An auxiliary mode of apoptotic DNA fragmentation provided by phagocytes
- Dorian McIlroy1,2,
- Masato Tanaka1,2,
- Hideki Sakahira1,2,
- Hidehiro Fukuyama1,2,
- Misao Suzuki3,
- Ken-ichi Yamamura3,
- Yoshiyuki Ohsawa4,
- Yasuo Uchiyama4, and
- Shigekazu Nagata1,2,5
- 1Department of Genetics, and 4Cell Biology and Anatomy, Osaka University Medical School, and 2Core Research for Evolutional Science and Technology, Japan Science and Technology Corporation, Suita, Osaka 565-0871, Japan; 3Institute of Molecular Embryology and Genetics, Kumamoto University School of Medicine, Kumamoto 862-0976, Japan
Abstract
CAD (caspase-activated DNase) can cause DNA fragmentation in apoptotic cells.
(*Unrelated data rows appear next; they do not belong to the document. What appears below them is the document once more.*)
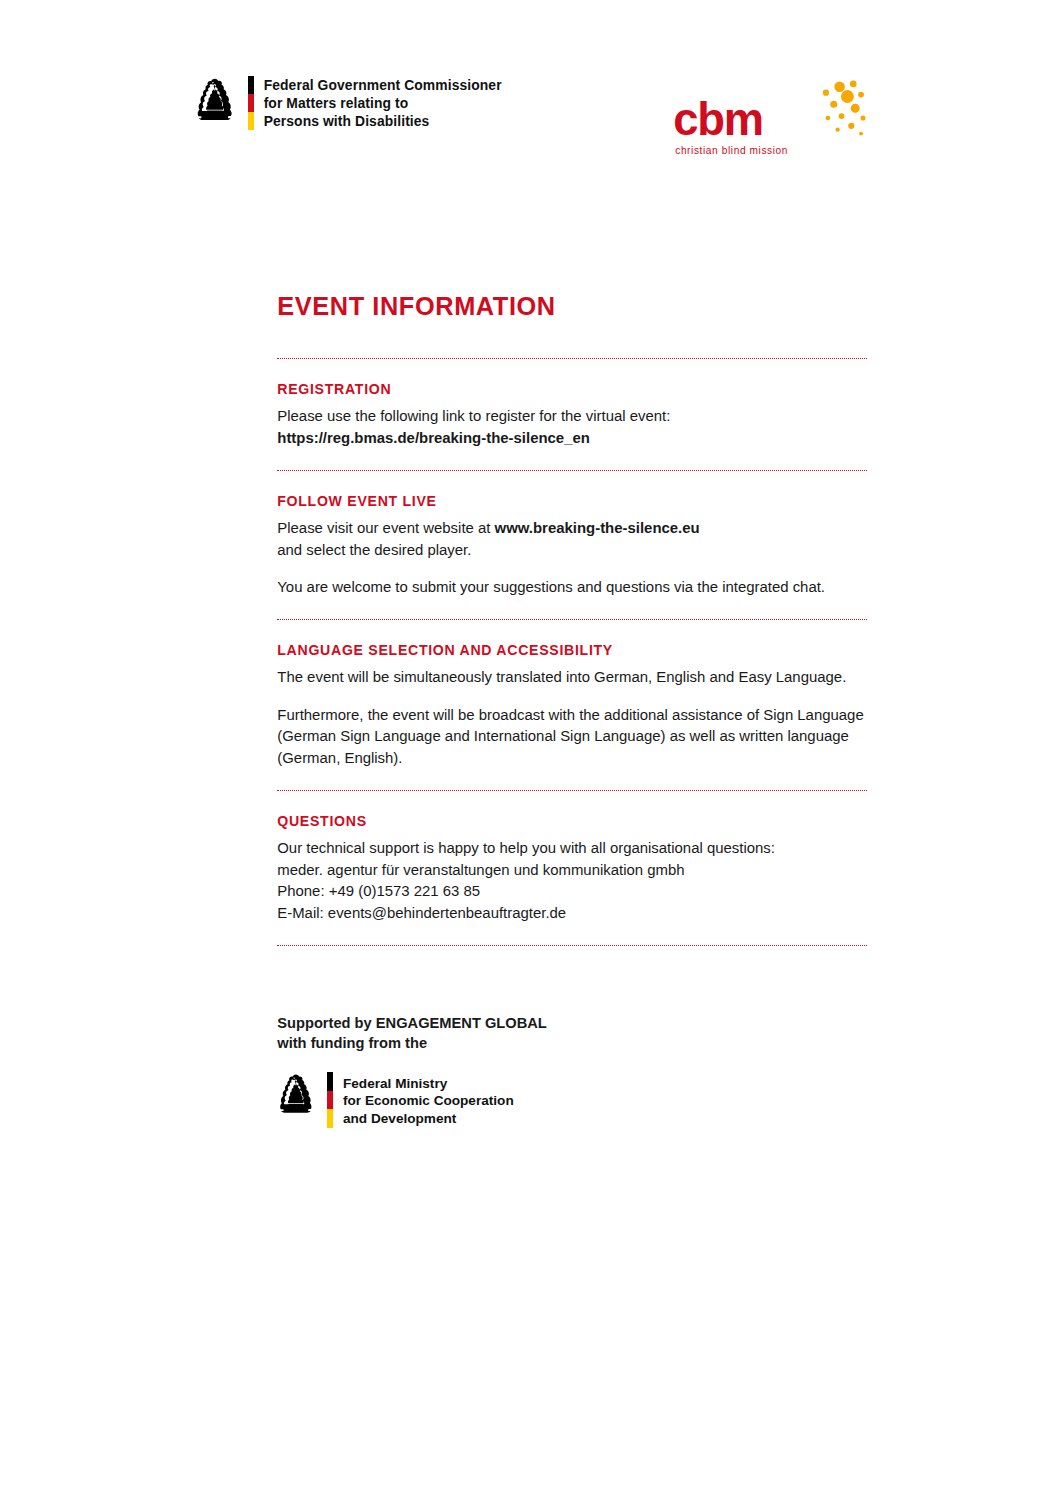Federal Government Commissioner
for Matters relating to
Persons with Disabilities
cbm
christian blind mission
EVENT INFORMATION
Registration
Please use the following link to register for the virtual event:
https://reg.bmas.de/breaking-the-silence_en
Follow event live
Please visit our event website at www.breaking-the-silence.eu
and select the desired player.
You are welcome to submit your suggestions and questions via the integrated chat.
Language selection and accessibility
The event will be simultaneously translated into German, English and Easy Language.
Furthermore, the event will be broadcast with the additional assistance of Sign Language (German Sign Language and International Sign Language) as well as written language (German, English).
Questions
Our technical support is happy to help you with all organisational questions:
meder. agentur für veranstaltungen und kommunikation gmbh
Phone: +49 (0)1573 221 63 85
E-Mail: events@behindertenbeauftragter.de
Supported by ENGAGEMENT GLOBAL
with funding from the
Federal Ministry
for Economic Cooperation
and Development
Transgenic mice that ubiquitously express a caspase-resistant form of the CAD inhibitor (ICAD) were generated. Thymocytes prepared from the mice were resistant to DNA fragmentation induced by a variety of stimuli. However, similar numbers of TUNEL-positive cells were present in adult tissues of transgenic and wild-type mice. Exposure to γ-irradiation caused a striking increase in the number of TUNEL-positive cells in the thymus of wild-type, but not transgenic, mice. TUNEL-positive nuclei in transgenic mice were confined to thymic macrophages. When apoptotic thymocytes from the transgenic mice were cocultured with macrophages, the thymocytes underwent phagocytosis and their chromosomal DNA underwent fragmentation. This DNA fragmentation was sensitive to inhibitors that block the acidification of lysosomes. Hence, we conclude that the DNA fragmentation that occurs during apoptosis not only can result cell-autonomously from CAD activity but can also be attributed to a lysosomal acid DNase(s), most likely DNase II, after the apoptotic cells are engulfed.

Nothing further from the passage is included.